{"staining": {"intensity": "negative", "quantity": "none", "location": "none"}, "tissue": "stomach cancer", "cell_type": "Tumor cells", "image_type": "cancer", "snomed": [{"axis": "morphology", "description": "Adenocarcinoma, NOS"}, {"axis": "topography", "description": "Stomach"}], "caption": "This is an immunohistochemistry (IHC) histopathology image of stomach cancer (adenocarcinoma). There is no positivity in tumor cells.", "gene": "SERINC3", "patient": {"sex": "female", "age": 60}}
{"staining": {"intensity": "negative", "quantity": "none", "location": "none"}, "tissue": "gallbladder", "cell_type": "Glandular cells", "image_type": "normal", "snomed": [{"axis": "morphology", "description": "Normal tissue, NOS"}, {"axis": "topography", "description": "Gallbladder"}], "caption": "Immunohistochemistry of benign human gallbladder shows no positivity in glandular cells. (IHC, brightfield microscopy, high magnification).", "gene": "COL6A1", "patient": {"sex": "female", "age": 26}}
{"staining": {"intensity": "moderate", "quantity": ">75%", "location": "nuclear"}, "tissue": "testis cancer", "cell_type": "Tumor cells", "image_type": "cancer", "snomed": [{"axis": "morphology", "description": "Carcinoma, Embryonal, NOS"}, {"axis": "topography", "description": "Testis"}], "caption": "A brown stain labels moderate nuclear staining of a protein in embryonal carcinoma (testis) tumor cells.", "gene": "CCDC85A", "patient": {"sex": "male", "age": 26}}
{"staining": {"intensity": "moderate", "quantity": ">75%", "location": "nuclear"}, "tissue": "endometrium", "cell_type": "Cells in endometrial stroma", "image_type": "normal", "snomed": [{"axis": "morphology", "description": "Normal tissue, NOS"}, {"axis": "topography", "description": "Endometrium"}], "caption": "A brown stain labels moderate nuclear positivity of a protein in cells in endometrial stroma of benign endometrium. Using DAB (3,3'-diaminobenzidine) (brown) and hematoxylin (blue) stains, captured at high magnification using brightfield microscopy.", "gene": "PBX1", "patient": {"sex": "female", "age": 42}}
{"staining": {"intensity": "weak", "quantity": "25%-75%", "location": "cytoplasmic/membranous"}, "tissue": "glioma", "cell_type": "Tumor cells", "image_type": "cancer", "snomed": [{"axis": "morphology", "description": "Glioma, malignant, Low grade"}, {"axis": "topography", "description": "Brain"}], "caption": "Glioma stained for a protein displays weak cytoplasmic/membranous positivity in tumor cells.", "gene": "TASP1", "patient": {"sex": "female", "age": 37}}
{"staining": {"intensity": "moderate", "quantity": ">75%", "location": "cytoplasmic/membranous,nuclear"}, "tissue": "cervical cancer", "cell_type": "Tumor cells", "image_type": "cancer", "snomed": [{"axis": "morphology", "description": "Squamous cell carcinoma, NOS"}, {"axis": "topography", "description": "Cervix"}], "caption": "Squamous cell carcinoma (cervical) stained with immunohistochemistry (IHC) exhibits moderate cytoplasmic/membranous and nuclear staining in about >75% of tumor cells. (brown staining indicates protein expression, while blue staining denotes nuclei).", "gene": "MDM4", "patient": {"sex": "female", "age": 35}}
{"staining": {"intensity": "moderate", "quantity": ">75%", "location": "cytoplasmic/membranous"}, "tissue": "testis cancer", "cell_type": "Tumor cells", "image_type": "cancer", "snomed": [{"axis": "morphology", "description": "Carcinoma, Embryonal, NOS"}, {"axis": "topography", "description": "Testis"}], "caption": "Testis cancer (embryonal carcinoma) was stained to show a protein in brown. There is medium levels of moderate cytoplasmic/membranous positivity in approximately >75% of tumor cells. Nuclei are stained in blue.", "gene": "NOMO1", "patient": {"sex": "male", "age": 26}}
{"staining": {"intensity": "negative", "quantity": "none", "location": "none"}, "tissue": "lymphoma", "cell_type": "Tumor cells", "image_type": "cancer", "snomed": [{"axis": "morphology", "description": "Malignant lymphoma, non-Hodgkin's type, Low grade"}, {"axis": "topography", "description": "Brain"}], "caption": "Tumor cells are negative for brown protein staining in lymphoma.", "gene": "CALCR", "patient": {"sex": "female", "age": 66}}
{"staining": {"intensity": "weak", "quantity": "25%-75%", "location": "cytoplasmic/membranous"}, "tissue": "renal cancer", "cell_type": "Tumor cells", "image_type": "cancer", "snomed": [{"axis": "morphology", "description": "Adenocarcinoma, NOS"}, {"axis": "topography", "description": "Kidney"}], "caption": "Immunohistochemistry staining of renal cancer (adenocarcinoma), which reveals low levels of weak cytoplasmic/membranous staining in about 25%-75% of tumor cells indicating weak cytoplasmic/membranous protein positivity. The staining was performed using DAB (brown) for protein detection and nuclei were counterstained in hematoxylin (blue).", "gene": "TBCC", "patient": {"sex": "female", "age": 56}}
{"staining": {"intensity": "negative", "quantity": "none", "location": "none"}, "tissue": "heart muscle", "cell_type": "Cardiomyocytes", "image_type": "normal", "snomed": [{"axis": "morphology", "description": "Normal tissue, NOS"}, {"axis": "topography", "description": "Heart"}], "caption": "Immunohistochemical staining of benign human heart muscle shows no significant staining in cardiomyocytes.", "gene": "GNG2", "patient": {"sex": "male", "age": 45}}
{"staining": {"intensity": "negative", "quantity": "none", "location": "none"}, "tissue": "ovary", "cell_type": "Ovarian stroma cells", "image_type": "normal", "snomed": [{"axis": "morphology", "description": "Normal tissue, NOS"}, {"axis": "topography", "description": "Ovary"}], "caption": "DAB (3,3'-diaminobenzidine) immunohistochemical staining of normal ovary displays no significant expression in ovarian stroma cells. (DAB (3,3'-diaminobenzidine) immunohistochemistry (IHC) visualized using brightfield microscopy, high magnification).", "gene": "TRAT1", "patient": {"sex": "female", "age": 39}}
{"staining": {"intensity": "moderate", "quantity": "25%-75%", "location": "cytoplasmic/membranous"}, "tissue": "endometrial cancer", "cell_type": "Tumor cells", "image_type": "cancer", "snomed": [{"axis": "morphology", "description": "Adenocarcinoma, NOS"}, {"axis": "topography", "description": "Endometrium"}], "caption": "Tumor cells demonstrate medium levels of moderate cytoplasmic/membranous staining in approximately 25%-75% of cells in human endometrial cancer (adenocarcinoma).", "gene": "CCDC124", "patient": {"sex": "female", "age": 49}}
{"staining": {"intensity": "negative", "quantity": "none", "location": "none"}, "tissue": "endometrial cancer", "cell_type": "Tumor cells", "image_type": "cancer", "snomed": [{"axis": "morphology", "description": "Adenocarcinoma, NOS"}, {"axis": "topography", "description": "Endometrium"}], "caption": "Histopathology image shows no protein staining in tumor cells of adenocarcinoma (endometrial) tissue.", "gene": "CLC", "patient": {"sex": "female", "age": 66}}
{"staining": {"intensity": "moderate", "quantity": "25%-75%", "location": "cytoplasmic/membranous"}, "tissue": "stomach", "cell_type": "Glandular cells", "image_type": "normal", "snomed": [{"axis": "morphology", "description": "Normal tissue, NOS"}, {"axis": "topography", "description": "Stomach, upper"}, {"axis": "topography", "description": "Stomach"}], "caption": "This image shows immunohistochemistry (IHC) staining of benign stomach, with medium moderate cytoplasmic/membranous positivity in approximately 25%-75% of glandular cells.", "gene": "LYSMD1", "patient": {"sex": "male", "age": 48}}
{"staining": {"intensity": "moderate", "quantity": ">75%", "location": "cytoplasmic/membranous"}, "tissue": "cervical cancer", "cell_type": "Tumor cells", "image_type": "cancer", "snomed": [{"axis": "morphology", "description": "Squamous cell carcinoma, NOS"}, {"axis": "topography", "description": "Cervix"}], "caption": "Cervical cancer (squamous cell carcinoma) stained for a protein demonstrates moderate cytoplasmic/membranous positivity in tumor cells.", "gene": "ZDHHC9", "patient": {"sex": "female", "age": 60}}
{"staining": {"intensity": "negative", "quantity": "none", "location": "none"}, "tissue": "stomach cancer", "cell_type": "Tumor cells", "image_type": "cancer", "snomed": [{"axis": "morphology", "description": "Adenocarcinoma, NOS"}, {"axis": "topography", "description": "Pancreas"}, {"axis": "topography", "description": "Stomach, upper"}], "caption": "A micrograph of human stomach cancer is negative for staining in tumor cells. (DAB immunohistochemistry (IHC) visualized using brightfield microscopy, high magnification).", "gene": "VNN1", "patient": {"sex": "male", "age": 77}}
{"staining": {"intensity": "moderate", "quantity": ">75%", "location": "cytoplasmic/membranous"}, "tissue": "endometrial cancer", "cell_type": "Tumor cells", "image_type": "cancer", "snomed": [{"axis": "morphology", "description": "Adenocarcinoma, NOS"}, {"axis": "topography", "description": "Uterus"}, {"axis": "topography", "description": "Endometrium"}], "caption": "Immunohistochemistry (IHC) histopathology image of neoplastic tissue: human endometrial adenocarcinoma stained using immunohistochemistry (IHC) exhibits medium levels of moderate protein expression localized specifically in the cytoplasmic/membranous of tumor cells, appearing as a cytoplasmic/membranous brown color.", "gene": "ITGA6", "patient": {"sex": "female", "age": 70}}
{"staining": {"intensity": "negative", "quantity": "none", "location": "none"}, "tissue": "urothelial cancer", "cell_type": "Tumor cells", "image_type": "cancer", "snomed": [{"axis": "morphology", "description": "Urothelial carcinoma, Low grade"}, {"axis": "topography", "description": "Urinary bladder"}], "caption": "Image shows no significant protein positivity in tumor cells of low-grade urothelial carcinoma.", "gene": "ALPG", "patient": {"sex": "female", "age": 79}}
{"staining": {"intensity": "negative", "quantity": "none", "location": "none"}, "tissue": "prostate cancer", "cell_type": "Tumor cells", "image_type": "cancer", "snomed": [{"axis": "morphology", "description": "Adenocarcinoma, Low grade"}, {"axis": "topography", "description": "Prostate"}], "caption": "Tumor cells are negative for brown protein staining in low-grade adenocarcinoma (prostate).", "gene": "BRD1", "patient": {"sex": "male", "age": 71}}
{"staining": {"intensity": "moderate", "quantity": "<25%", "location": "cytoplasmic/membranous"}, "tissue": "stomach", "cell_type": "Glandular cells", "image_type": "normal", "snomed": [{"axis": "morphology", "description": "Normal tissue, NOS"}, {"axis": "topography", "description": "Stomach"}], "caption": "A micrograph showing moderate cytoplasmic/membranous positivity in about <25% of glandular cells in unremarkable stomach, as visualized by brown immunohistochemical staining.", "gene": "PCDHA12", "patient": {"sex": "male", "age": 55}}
+ + + +
■ **EXERCISE GOAL**
The lines to copy are those in the listing that contain the word "hematoxylin".

■ **SOLUTION TO THIS TASK**
{"staining": {"intensity": "moderate", "quantity": ">75%", "location": "nuclear"}, "tissue": "endometrium", "cell_type": "Cells in endometrial stroma", "image_type": "normal", "snomed": [{"axis": "morphology", "description": "Normal tissue, NOS"}, {"axis": "topography", "description": "Endometrium"}], "caption": "A brown stain labels moderate nuclear positivity of a protein in cells in endometrial stroma of benign endometrium. Using DAB (3,3'-diaminobenzidine) (brown) and hematoxylin (blue) stains, captured at high magnification using brightfield microscopy.", "gene": "PBX1", "patient": {"sex": "female", "age": 42}}
{"staining": {"intensity": "weak", "quantity": "25%-75%", "location": "cytoplasmic/membranous"}, "tissue": "renal cancer", "cell_type": "Tumor cells", "image_type": "cancer", "snomed": [{"axis": "morphology", "description": "Adenocarcinoma, NOS"}, {"axis": "topography", "description": "Kidney"}], "caption": "Immunohistochemistry staining of renal cancer (adenocarcinoma), which reveals low levels of weak cytoplasmic/membranous staining in about 25%-75% of tumor cells indicating weak cytoplasmic/membranous protein positivity. The staining was performed using DAB (brown) for protein detection and nuclei were counterstained in hematoxylin (blue).", "gene": "TBCC", "patient": {"sex": "female", "age": 56}}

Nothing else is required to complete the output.